Pour ses prairies, l'éleveur sème un mélange de légumineuses graminées, à base de luzerne, trèfle violet et ray-grass hybride, sous un couvert de méteil. Face au réchauffement climatique, il a souhaité avoir des prairies plus résistantes. Il a donc semé du dactyle, de la chicorée (très lactogène), du plantin (favorable à la digestion) et de la luzerne. « Et ça marche pas mal ! », reconnaît-il avec satisfaction. Il réalise ses semences de luzerne et de méteil, récupère des drèches à la brasserie bio Les Brasseurs Cueilleurs à Landrais, soit à 2 km de la ferme. Sur l'exploitation, zéro concentré acheté, tout est autoconsommé.

 

Le bien-être des animaux intéresse de plus en plus

Voilà maintenant 4 ans que cette formation sur le bien-être des animaux existe. Elle est dispensée par Pauline Garcia, comportementaliste en bovin, caprin et équin, elle-même éleveuse de Salers et d'Aubrac dans le Cantal. " L'objectif est de donner des approches pour développer des techniques, des méthodes un peu éducatives pour avoir des troupeaux plus calmes, plus coopératifs. Cela signifie revenir à des fondamentaux sur le fonctionnement des sens chez les bovins. En passant par leur bien-être à eux, cela amène un confort de travail pour l'éleveur ", explique Marion Andreau de la Frab (fédération régionale agriculture biologique).

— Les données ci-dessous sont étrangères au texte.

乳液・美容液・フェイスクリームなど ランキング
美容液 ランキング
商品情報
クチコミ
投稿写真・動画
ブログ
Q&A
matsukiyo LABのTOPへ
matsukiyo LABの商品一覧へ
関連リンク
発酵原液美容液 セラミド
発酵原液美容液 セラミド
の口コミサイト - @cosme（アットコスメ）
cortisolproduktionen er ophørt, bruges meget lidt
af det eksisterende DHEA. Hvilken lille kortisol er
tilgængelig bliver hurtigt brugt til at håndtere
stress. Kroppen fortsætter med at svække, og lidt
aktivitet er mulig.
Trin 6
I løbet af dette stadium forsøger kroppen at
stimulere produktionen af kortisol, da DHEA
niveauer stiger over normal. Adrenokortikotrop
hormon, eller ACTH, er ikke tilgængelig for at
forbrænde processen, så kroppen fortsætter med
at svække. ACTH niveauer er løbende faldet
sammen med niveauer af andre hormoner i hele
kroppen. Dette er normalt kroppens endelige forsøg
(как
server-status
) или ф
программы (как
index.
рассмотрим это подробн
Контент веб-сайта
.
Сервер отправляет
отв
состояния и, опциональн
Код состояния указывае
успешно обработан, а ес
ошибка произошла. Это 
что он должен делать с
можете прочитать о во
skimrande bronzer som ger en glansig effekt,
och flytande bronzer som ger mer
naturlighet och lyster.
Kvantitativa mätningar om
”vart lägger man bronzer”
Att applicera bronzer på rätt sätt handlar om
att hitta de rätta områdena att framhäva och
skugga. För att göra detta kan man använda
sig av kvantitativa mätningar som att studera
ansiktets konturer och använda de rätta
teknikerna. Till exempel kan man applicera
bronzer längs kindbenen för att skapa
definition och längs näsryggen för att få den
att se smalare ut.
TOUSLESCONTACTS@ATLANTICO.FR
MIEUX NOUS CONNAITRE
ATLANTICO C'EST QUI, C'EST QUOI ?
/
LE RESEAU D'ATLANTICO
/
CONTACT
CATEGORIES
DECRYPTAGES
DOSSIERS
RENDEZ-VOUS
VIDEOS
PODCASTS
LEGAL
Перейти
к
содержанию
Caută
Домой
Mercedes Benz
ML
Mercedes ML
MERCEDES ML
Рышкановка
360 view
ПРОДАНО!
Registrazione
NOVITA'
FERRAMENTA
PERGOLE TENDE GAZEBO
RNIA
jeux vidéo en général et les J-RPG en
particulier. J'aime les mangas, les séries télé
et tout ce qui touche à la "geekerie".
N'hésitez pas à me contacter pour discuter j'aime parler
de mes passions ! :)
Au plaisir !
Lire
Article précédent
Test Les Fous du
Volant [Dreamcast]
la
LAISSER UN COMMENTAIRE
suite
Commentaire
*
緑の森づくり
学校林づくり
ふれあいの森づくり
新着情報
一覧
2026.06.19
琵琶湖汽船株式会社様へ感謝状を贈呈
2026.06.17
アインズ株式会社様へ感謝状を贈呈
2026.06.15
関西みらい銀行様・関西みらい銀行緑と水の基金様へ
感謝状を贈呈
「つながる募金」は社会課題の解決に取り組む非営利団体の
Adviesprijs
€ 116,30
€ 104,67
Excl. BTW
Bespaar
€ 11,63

Si au début la conseillère avait peu de participants, ce n'est plus le cas maintenant. Le public est diversifié : femmes, hommes, jeunes, moins jeunes. Certains viennent par curiosité, ont eu des expériences négatives avec des troupeaux assez vifs, d'autres viennent avec une réflexion sur le confort au travail. Parmi les participants, on trouve aussi des éleveurs qui concourent et sont sensibles à l'éducation des animaux. " C'est aussi un argument commercial supplémentaire d'avoir des animaux calmes. "

Depuis quelques temps, la conseillère note une tendance : la présence de salarié(e)s novices en élevage, notamment des jeunes femmes. Pour la conseillère, c'est une bonne entrée en matière pour maintenir ou conforter ce public-là dans leur choix de travailler sur des exploitations. Ce succès reflète aussi l'évolution de l'état d'esprit des éleveurs.